Past Tension

Sydney Morning Herald

Saturday April 2, 2005

Alan Saunders

A pinch of parmesan, a whiff of dust, an ache for a little cake - we each have our own remembrance of things Proust.

If you haven't read Marcel Proust's A la recherche du temps perdu...

well, if you haven't read it, you have my complete sympathy, actually. It's not

as though I've read it. And you might be pleased to know that, if you are sans French, there's now another excuse for not having read it. It comes in the form of a new translation. The recently published English version is the work of several hands, whereas the earlier one was the work of a single pair of hands revised subsequently by another translator and then, a few years later, by another. As far as I'm concerned, this means there are now four translations, so the new excuse for not having read Proust is that you can't make up your mind which one to read.

(I might not do recipes in this column, but I do like to be helpful when I can.)

But I digress, and I haven't even started properly. If you haven't read Marcel Proust's A la recherche du temps perdu, you have nonetheless probably absorbed by some sort of cultural osmosis the famous madeleine scene. It's just a small, round cake made with sugar, flour, melted butter and eggs, but it found literary fame when Proust's hero tasted one dipped in a limeflower tisane and it all came flooding back - all his childhood, all his past, all the lost time. So what tastes, I wonder, might my madeleine be? What flavours would recover a forgotten world for me?

I started thinking about this a few weeks ago when I was on a panel chaired by the novelist Marion Halligan at a public forum held at Manning Clark House in Canberra. Sadly, I decided that my most evocatively Proustian sensations were not tastes but smells, and the smells were not of food. There's a certain furniture polish, for example, whose smell takes me straight back to a room at ANU in the early '80s.

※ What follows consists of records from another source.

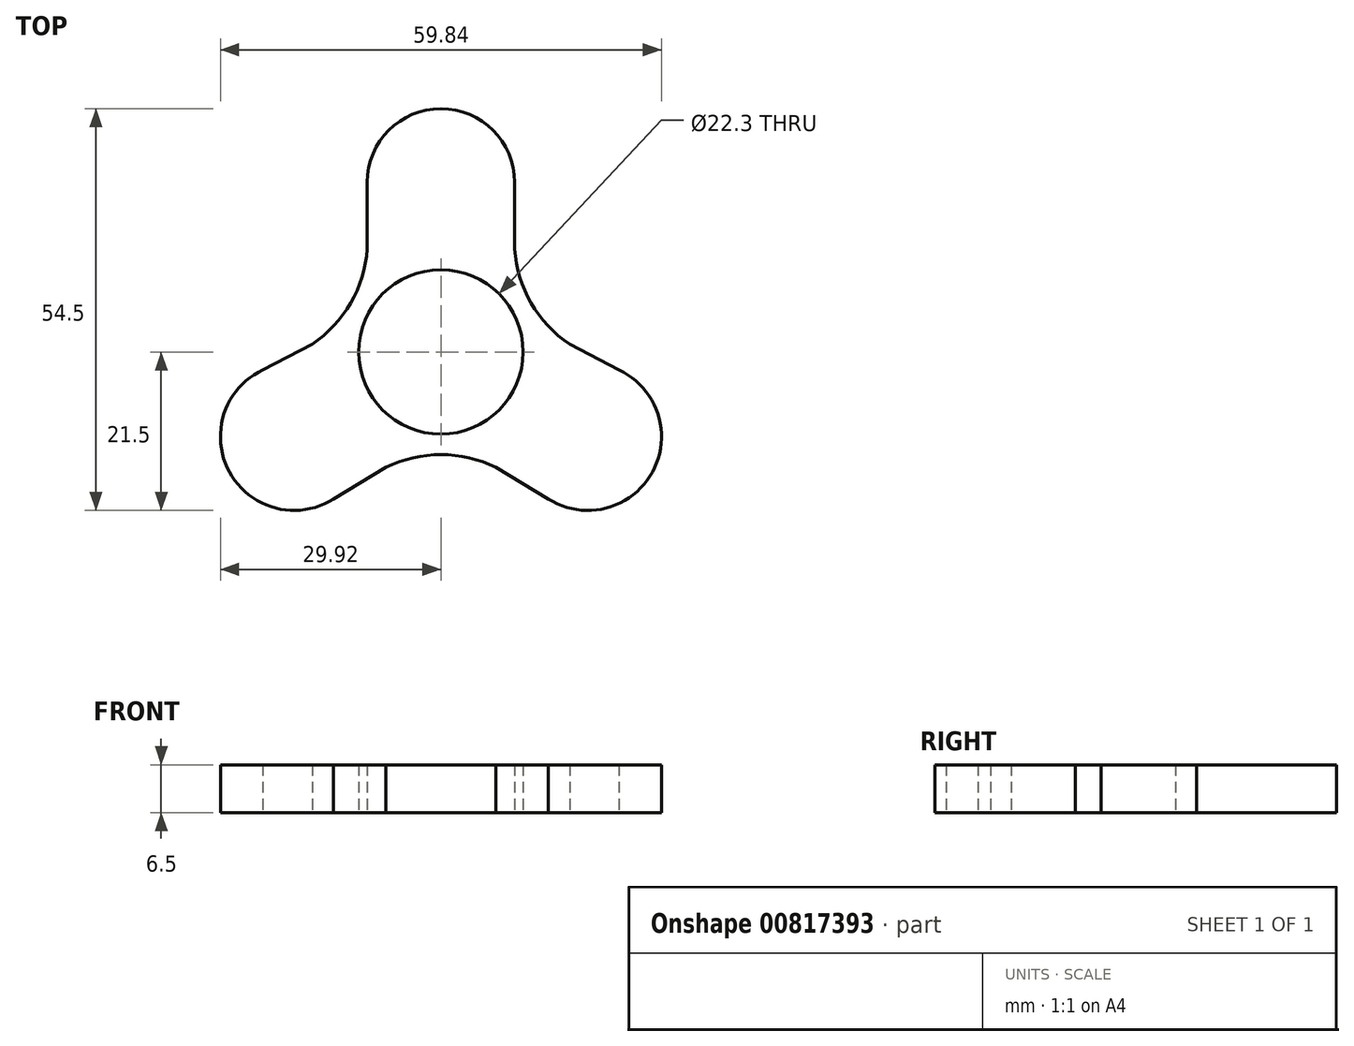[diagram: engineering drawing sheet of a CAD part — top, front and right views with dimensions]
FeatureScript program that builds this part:
annotation { "Feature Type Name" : "Feature", "Feature Type Description" : "" }
export const myFeature = defineFeature(function(context is Context, id is Id, definition is map)
    precondition{}
    {
        {
            var Q0;
            Q0=qCreatedBy(makeId("Top.planeOp"),FACE);
            var sketch = newSketch(context, id + "F0", { "sketchPlane" : qUnion([Q0])});
            skCircle(sketch, "E0", {"center": v(0, 0) * mm, "radius": 11.15 * mm});
            skLineSegment(sketch, "E1", {"start": v(0, 0) * mm, "end": v(0, 23) * mm});
            skCircle(sketch, "E2", {"center": v(0, 23) * mm, "radius": 10 * mm});
            skCircle(sketch, "E3.cCircle", {"center": v(0, 0) * mm, "radius": 23 * mm, "construction": true});
            skLineSegment(sketch, "E3.0", {"start": v(0, 23) * mm, "end": v(19.92, -11.5) * mm});
            skLineSegment(sketch, "E3.1", {"start": v(19.92, -11.5) * mm, "end": v(-19.92, -11.5) * mm});
            skLineSegment(sketch, "E3.2", {"start": v(-19.92, -11.5) * mm, "end": v(0, 23) * mm});
            skCircle(sketch, "E4", {"center": v(-19.92, -11.5) * mm, "radius": 10 * mm});
            skCircle(sketch, "E5", {"center": v(19.92, -11.5) * mm, "radius": 10 * mm});
            skLineSegment(sketch, "E6", {"start": v(0, 23) * mm, "end": v(-10, 23) * mm});
            skLineSegment(sketch, "E7", {"start": v(-10, 23) * mm, "end": v(-10, 4.93) * mm});
            skLineSegment(sketch, "E8", {"start": v(0, 23) * mm, "end": v(10, 23) * mm});
            skLineSegment(sketch, "E9", {"start": v(10, 23) * mm, "end": v(10, 4.93) * mm});
            skLineSegment(sketch, "E10", {"start": v(19.92, -11.5) * mm, "end": v(24.92, -2.84) * mm});
            skLineSegment(sketch, "E11", {"start": v(19.92, -11.5) * mm, "end": v(14.92, -20.16) * mm});
            skLineSegment(sketch, "E12", {"start": v(-19.92, -11.5) * mm, "end": v(-14.92, -20.16) * mm});
            skLineSegment(sketch, "E13", {"start": v(-19.92, -11.5) * mm, "end": v(-24.92, -2.84) * mm});
            skLineSegment(sketch, "E14", {"start": v(-24.92, -2.84) * mm, "end": v(-10, 4.93) * mm});
            skLineSegment(sketch, "E15", {"start": v(10, 4.93) * mm, "end": v(24.92, -2.84) * mm});
            skLineSegment(sketch, "E16", {"start": v(0, 0) * mm, "end": v(0, -11.15) * mm});
            skLineSegment(sketch, "E17", {"start": v(0, -11.15) * mm, "end": v(-14.92, -20.16) * mm});
            skLineSegment(sketch, "E18", {"start": v(0, -11.15) * mm, "end": v(14.92, -20.16) * mm});
            skArc(sketch, "E19", {"start": v(-17.46, 1.05) * mm, "mid": v(-12.24, 6.64) * mm, "end": v(-10, 13.97) * mm});
            skArc(sketch, "E20", {"start": v(10, 13.97) * mm, "mid": v(12.24, 6.64) * mm, "end": v(17.46, 1.05) * mm});
            skArc(sketch, "E21", {"start": v(7.46, -15.66) * mm, "mid": v(0, -13.93) * mm, "end": v(-7.46, -15.66) * mm});
            skSolve(sketch);
        }
        {
            var Q0;
            Q0=qSketchRegion(id+"F0",true);
            var Q1;
            {var subQ5=sQuery(id+"F0.wireOp",EDGE,"E17");var subQ6=sQuery(id+"F0.wireOp",EDGE,"E3.1");var subQ7=makeQuery(id+"F0.imprint","INTERSECT",VERTEX,{"derivedFrom":[subQ6,subQ5]});Q1=makeQuery(id+"F0.imprint","IMPRINT",FACE,{"disambiguationData":[TD([[makeQuery(id+"F0.imprint","IMPRINT",EDGE,{"disambiguationData":[TD([[subQ7,-1.0]])],"derivedFrom":subQ6}),-1.0]])]});}
            var Q2;
            {var subQ1=sQuery(id+"F0.wireOp",EDGE,"E3.1");var subQ3=sQuery(id+"F0.wireOp",EDGE,"E4");var subQ4=makeQuery(id+"F0.imprint","INTERSECT",VERTEX,{"derivedFrom":[subQ1,subQ3]});Q2=makeQuery(id+"F0.imprint","IMPRINT",FACE,{"disambiguationData":[TD([[makeQuery(id+"F0.imprint","IMPRINT",EDGE,{"disambiguationData":[TD([[subQ4,-1.0]])],"derivedFrom":subQ3}),1.0]])]});}
            var Q3;
            {var subQ0=sQuery(id+"F0.wireOp",EDGE,"E14");var subQ1=sQuery(id+"F0.wireOp",EDGE,"E3.2");var subQ2=makeQuery(id+"F0.imprint","INTERSECT",VERTEX,{"derivedFrom":[subQ1,subQ0]});Q3=makeQuery(id+"F0.imprint","IMPRINT",FACE,{"disambiguationData":[TD([[makeQuery(id+"F0.imprint","IMPRINT",EDGE,{"disambiguationData":[TD([[subQ2,-1.0]])],"derivedFrom":subQ1}),-1.0]])]});}
            var Q4;
            {var subQ1=sQuery(id+"F0.wireOp",EDGE,"E1");var subQ6=sQuery(id+"F0.wireOp",EDGE,"E0");var subQ9=makeQuery(id+"F0.imprint","INTERSECT",VERTEX,{"derivedFrom":[subQ6,subQ1]});Q4=makeQuery(id+"F0.imprint","IMPRINT",FACE,{"disambiguationData":[TD([[makeQuery(id+"F0.imprint","IMPRINT",EDGE,{"disambiguationData":[TD([[subQ9,-1.0]])],"derivedFrom":subQ1}),1.0]])]});}
            var Q5;
            {var subQ1=sQuery(id+"F0.wireOp",EDGE,"E1");var subQ3=sQuery(id+"F0.wireOp",EDGE,"E2");var subQ4=makeQuery(id+"F0.imprint","INTERSECT",VERTEX,{"derivedFrom":[subQ1,subQ3]});Q5=makeQuery(id+"F0.imprint","IMPRINT",FACE,{"disambiguationData":[TD([[makeQuery(id+"F0.imprint","IMPRINT",EDGE,{"disambiguationData":[TD([[subQ4,1.0]])],"derivedFrom":subQ3}),1.0]])]});}
            var Q6;
            {var subQ1=sQuery(id+"F0.wireOp",EDGE,"E1");var subQ3=sQuery(id+"F0.wireOp",EDGE,"E2");var subQ4=makeQuery(id+"F0.imprint","INTERSECT",VERTEX,{"derivedFrom":[subQ1,subQ3]});Q6=makeQuery(id+"F0.imprint","IMPRINT",FACE,{"disambiguationData":[TD([[makeQuery(id+"F0.imprint","IMPRINT",EDGE,{"disambiguationData":[TD([[subQ4,-1.0]])],"derivedFrom":subQ3}),1.0]])]});}
            var Q7;
            {var subQ5=sQuery(id+"F0.wireOp",EDGE,"E0");var subQ7=sQuery(id+"F0.wireOp",EDGE,"E1");var subQ9=makeQuery(id+"F0.imprint","INTERSECT",VERTEX,{"derivedFrom":[subQ5,subQ7]});Q7=makeQuery(id+"F0.imprint","IMPRINT",FACE,{"disambiguationData":[TD([[makeQuery(id+"F0.imprint","IMPRINT",EDGE,{"disambiguationData":[TD([[subQ9,-1.0]])],"derivedFrom":subQ7}),-1.0]])]});}
            var Q8;
            {var subQ0=sQuery(id+"F0.wireOp",EDGE,"E9");var subQ1=sQuery(id+"F0.wireOp",EDGE,"E3.0");var subQ2=makeQuery(id+"F0.imprint","INTERSECT",VERTEX,{"derivedFrom":[subQ1,subQ0]});Q8=makeQuery(id+"F0.imprint","IMPRINT",FACE,{"disambiguationData":[TD([[makeQuery(id+"F0.imprint","IMPRINT",EDGE,{"disambiguationData":[TD([[subQ2,-1.0]])],"derivedFrom":subQ1}),-1.0]])]});}
            var Q9;
            {var subQ1=sQuery(id+"F0.wireOp",EDGE,"E3.0");var subQ5=sQuery(id+"F0.wireOp",EDGE,"E15");var subQ6=makeQuery(id+"F0.imprint","INTERSECT",VERTEX,{"derivedFrom":[subQ1,subQ5]});Q9=makeQuery(id+"F0.imprint","IMPRINT",FACE,{"disambiguationData":[TD([[makeQuery(id+"F0.imprint","IMPRINT",EDGE,{"disambiguationData":[TD([[subQ6,-1.0]])],"derivedFrom":subQ1}),-1.0]])]});}
            var Q10;
            {var subQ1=sQuery(id+"F0.wireOp",EDGE,"E3.0");var subQ3=sQuery(id+"F0.wireOp",EDGE,"E5");var subQ4=makeQuery(id+"F0.imprint","INTERSECT",VERTEX,{"derivedFrom":[subQ1,subQ3]});Q10=makeQuery(id+"F0.imprint","IMPRINT",FACE,{"disambiguationData":[TD([[makeQuery(id+"F0.imprint","IMPRINT",EDGE,{"disambiguationData":[TD([[subQ4,-1.0]])],"derivedFrom":subQ3}),1.0]])]});}
            var Q11;
            {var subQ0=sQuery(id+"F0.wireOp",EDGE,"E18");var subQ1=sQuery(id+"F0.wireOp",EDGE,"E3.1");var subQ2=makeQuery(id+"F0.imprint","INTERSECT",VERTEX,{"derivedFrom":[subQ1,subQ0]});Q11=makeQuery(id+"F0.imprint","IMPRINT",FACE,{"disambiguationData":[TD([[makeQuery(id+"F0.imprint","IMPRINT",EDGE,{"disambiguationData":[TD([[subQ2,-1.0]])],"derivedFrom":subQ1}),-1.0]])]});}
            var Q12;
            {var subQ0=sQuery(id+"F0.wireOp",EDGE,"E3.2");var subQ1=sQuery(id+"F0.wireOp",EDGE,"E0");var subQ2=makeQuery(id+"F0.imprint","INTERSECT",VERTEX,{"disambiguationData":[OD(1.0)],"derivedFrom":[subQ1,subQ0]});Q12=makeQuery(id+"F0.imprint","IMPRINT",FACE,{"disambiguationData":[TD([[makeQuery(id+"F0.imprint","IMPRINT",EDGE,{"disambiguationData":[TD([[subQ2,-1.0]])],"derivedFrom":subQ1}),-1.0]])]});}
            var Q13;
            {var subQ0=sQuery(id+"F0.wireOp",EDGE,"E3.0");var subQ1=sQuery(id+"F0.wireOp",EDGE,"E0");var subQ2=makeQuery(id+"F0.imprint","INTERSECT",VERTEX,{"disambiguationData":[OD(0.0)],"derivedFrom":[subQ1,subQ0]});Q13=makeQuery(id+"F0.imprint","IMPRINT",FACE,{"disambiguationData":[TD([[makeQuery(id+"F0.imprint","IMPRINT",EDGE,{"disambiguationData":[TD([[subQ2,1.0]])],"derivedFrom":subQ1}),-1.0]])]});}
            extrude(context, id + "F1", {"entities" : qUnion([Q0, Q1, Q2, Q3, Q4, Q5, Q6, Q7, Q8, Q9, Q10, Q11, Q12, Q13]), "depth" : 6.5 * mm, "offsetDistance" : 25 * mm});
        }
    });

Or there's the strange aroma that is, I think, electronically heated dust, which you can smell at the rear of a certain cinema complex in Sydney.

It immediately transports me to the London Underground.

The point of these smells, though, is that they're rare. If I smelt them every day, they would inevitably lose their evocative power. It's the same with food: if Marcel had carried on eating madeleines like the madeleines of his childhood, madeleines would no longer spell childhood to him.

Of course, the best way of losing track of the food of your childhood - thus enabling it to maintain its emotional potency - is to go far, far away from it. My favourite example of a man for whom food conjures up all that he has lost is Ben Gunn from Treasure Island, that dark and shaggy figure marooned for years on a desert island and dreaming not of sex or booze but of food. He's been living on goats, berries and oysters, which doesn't seem like a bad diet, but it's not what he wants: "You mightn't happen to have a piece of cheese about you, now?" he says to Jim Hawkins. "Well, many's the long night I've dreamed of cheese - toasted, mostly - and woke up again, and here I were."

The great thing about this is that you couldn't think of anything less likely to be found on a desert island than English cheese. Yes, there were goats on the island and where there are goats there must be milk, so Ben Gunn could've made his own cheese. But it wouldn't be an English cheese, would it? A great, hard, golden cartwheel of a cheese. For Gunn, cheddar would have been the taste of home, and melted cheddar would be everything that he couldn't get on his island. (Curiously, though, Dr Livesy, one of Jim's shipmates who never takes snuff, keeps a bit of parmesan in his snuffbox: "A cheese made in Italy, very nutritious".)

It's all over now, though. There are few desert islands left on the globe where there isn't a Club Med with a restaurant offering a selection of cheeses of the world. Which is one reason why Proustian moments seem doomed to become ever more rare. If everything is always available, nothing is evocative.